Ralf Ziervogel’s upcoming solo exhibition at Carbon 12 gallery will be the first time his work has ever been shown in the Middle-East. The young artist’s regional debut in October 2010 is set to be non-conventional in many ways – not just due to its subversive content but also because of its wider context.
Recently collected by MOMA, Ziervogel’s drawings do not focus on identity politics, utopian realities, or overly conceptual constructs. Rather they focus on the visual form and often depict sequences in which mangled human bodies interact with each other in a frenzied, fetishistic manner. In “Every Adidas Got its Story” the horrific meets the sublime in a series of meticulously detailed corporeal provocations, though not without conscientious and methodical display.*
At first, the artist’s drawings are evocative of romantics such as Goya and Gericault with their portrayals of infernal scenarios and human bodies, but for Ziervogel it is always about the detail, the aesthetic and the system. His constructions are more architectural than fantastical and in this way more akin to Neo-Dadaist thinking; he is not trying to change our perception of the world with his work, but merely point out elements which already exist within it.

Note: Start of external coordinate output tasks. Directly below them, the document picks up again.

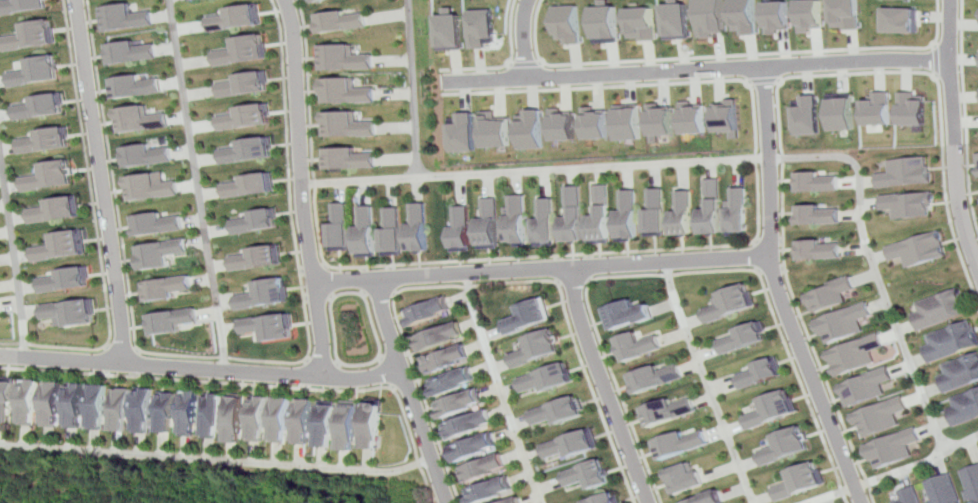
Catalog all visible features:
building: (195, 0)
building: (318, 1)
building: (21, 5)
building: (848, 14)
building: (813, 15)
building: (780, 16)
building: (126, 17)
building: (713, 17)
building: (748, 17)
building: (239, 18)
building: (903, 20)
building: (344, 21)
building: (678, 21)
building: (571, 23)
building: (644, 23)
building: (608, 24)
building: (485, 28)
road: (953, 30)
building: (451, 32)
building: (29, 35)
road: (527, 39)
building: (245, 51)
building: (132, 52)
road: (730, 56)
building: (344, 58)
road: (938, 61)
road: (858, 62)
road: (525, 63)
road: (508, 64)
building: (33, 71)
road: (646, 73)
road: (764, 80)
road: (485, 82)
building: (246, 84)
building: (138, 85)
road: (413, 89)
building: (347, 92)
road: (778, 104)
building: (36, 107)
building: (877, 109)
building: (912, 109)
building: (841, 111)
road: (965, 112)
building: (807, 116)
building: (248, 117)
building: (728, 117)
building: (692, 118)
building: (140, 119)
building: (660, 121)
building: (627, 122)
building: (594, 124)
building: (348, 125)
building: (562, 125)
building: (495, 130)
building: (530, 130)
building: (462, 132)
building: (45, 140)
building: (249, 150)
building: (977, 155)
building: (148, 156)
building: (352, 158)
road: (730, 162)
road: (956, 165)
building: (905, 172)
building: (48, 177)
building: (818, 181)
road: (99, 182)
building: (249, 185)
road: (201, 186)
building: (152, 188)
road: (301, 189)
building: (910, 204)
building: (710, 206)
building: (54, 210)
building: (737, 210)
building: (655, 211)
building: (572, 212)
building: (682, 212)
building: (600, 213)
building: (627, 214)
building: (819, 215)
building: (517, 218)
building: (544, 219)
building: (255, 221)
building: (489, 222)
building: (158, 224)
building: (338, 226)
road: (94, 227)
building: (418, 228)
building: (462, 230)
building: (365, 232)
building: (392, 233)
road: (770, 241)
building: (60, 247)
building: (821, 250)
building: (921, 250)
road: (641, 251)
building: (161, 253)
road: (758, 256)
building: (256, 258)
road: (14, 261)
road: (543, 269)
road: (774, 270)
road: (680, 273)
road: (363, 279)
road: (392, 279)
building: (63, 280)
road: (574, 280)
road: (328, 281)
road: (483, 284)
building: (167, 288)
road: (781, 291)
road: (380, 293)
building: (264, 294)
building: (830, 296)
road: (317, 298)
building: (732, 304)
building: (428, 311)
building: (940, 311)
building: (0, 312)
building: (70, 313)
building: (629, 315)
building: (530, 316)
building: (172, 320)
building: (844, 323)
building: (268, 328)
building: (440, 336)
building: (744, 338)
building: (952, 343)
building: (641, 346)
road: (122, 348)
building: (541, 348)
road: (394, 354)
building: (855, 355)
road: (227, 358)
building: (447, 359)
road: (323, 361)
road: (135, 363)
road: (360, 364)
road: (200, 370)
road: (384, 372)
building: (759, 372)
building: (959, 375)
building: (551, 378)
building: (656, 378)
road: (404, 382)
building: (452, 382)
road: (708, 383)
road: (258, 385)
road: (609, 386)
building: (866, 386)
road: (506, 388)
road: (409, 391)
building: (6, 396)
building: (28, 401)
building: (51, 403)
building: (462, 403)
building: (73, 405)
building: (97, 405)
building: (120, 408)
building: (963, 408)
building: (143, 409)
building: (771, 409)
building: (166, 411)
building: (561, 411)
building: (671, 411)
building: (189, 412)
building: (211, 415)
building: (258, 417)
building: (878, 417)
building: (234, 418)
building: (281, 418)
building: (303, 421)
building: (326, 423)
building: (372, 425)
building: (470, 425)
building: (349, 426)
building: (682, 443)
building: (575, 444)
building: (783, 446)
building: (476, 448)
building: (889, 448)
road: (217, 459)
building: (483, 466)
road: (896, 472)
building: (591, 474)
building: (685, 477)
building: (797, 480)
building: (971, 482)
building: (488, 488)
building: (940, 490)
building: (906, 496)
building: (607, 499)
building: (709, 499)
building: (513, 500)

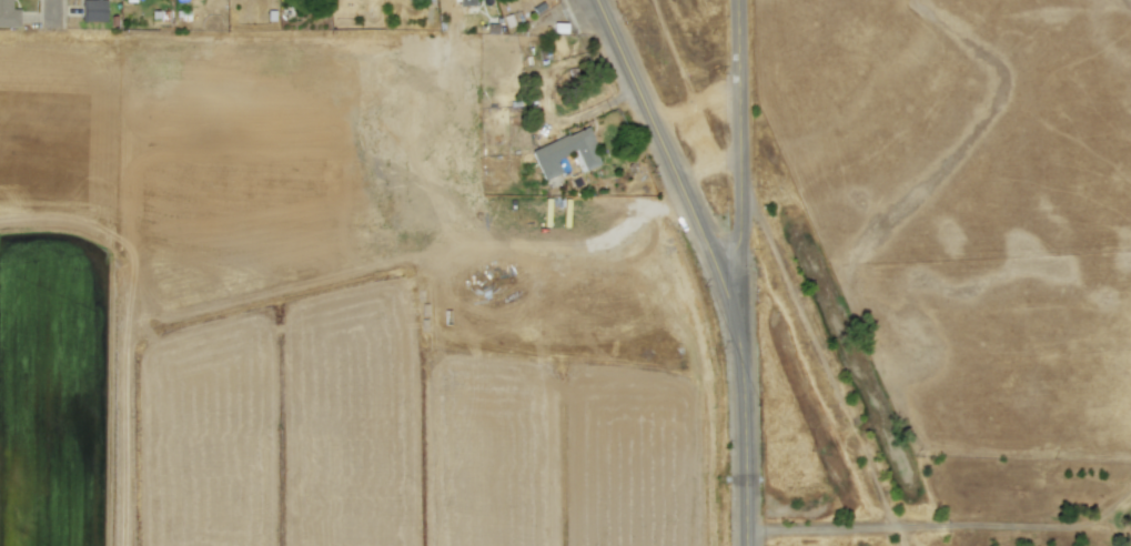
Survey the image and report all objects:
building: (462, 1)
building: (92, 10)
building: (8, 14)
road: (56, 19)
building: (565, 153)
road: (668, 157)
road: (741, 272)
road: (943, 525)

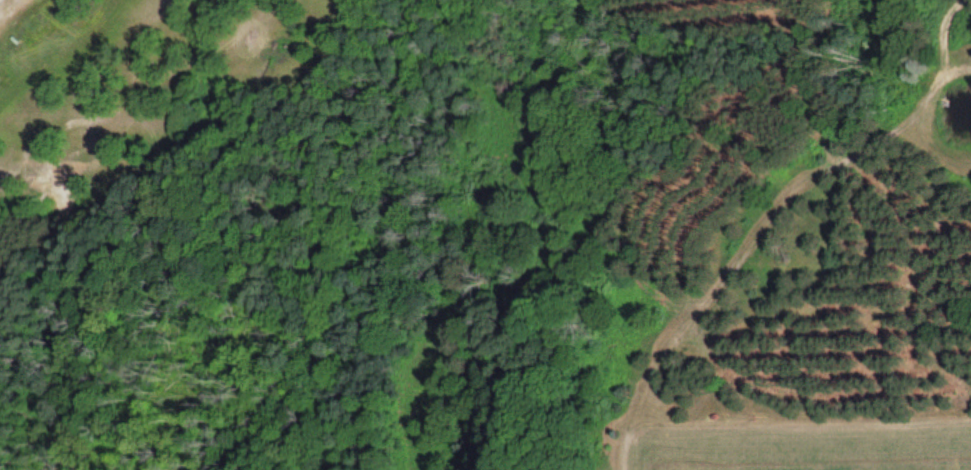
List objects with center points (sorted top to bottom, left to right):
park: (307, 92)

Ziervogel is as compelled by contemporary films such as “Pulp Fiction” (1994) and “Fight Club” (1999) and consumer culture as he is by the 20th century logician Kurt Gödel. In most cases these influences infiltrate his work in a tangential manner – such as in the abstract series “Icing Sugar” – but in some cases, one will suddenly find a “Wrigley’s” chewing gum packet or an “Issey Miyake” disco ball in the middle of an installation. These objects serve less as social comments and more as reflections of Ziervogel’s own dark humour.
One quickly realizes that the artist’s self-termed “schizophrenic” oeuvre is consumed by the fragility and decline of hierarchic systems, but demonstrated from the perspective of someone within that system. From the material he uses, to the way in which he installs his work, to the content, Ziervogel is discerning of clichés and convention. Through his defined methodology he asks wider questions about the way we traditionally view and display art.
“Is this a print or a drawing?” “Is this a drawing or an installation?” “Should I be looking at the detail or the work as a whole?” “Why does it always come back to expectations, models and systems?”
Featuring his latest drawings, membranous partitions and a site-specific works consisting of decomposing furniture, “In Decay” curated by Jyoti Dhar, looks at ideological constructions, including societal and contemporary art frameworks, through the unhinged perspective of Ralf Ziervogel.
(*The Berlin-based studio 20FIRST received the red dot: grand prix for the design of his eponymously titled book in 2009).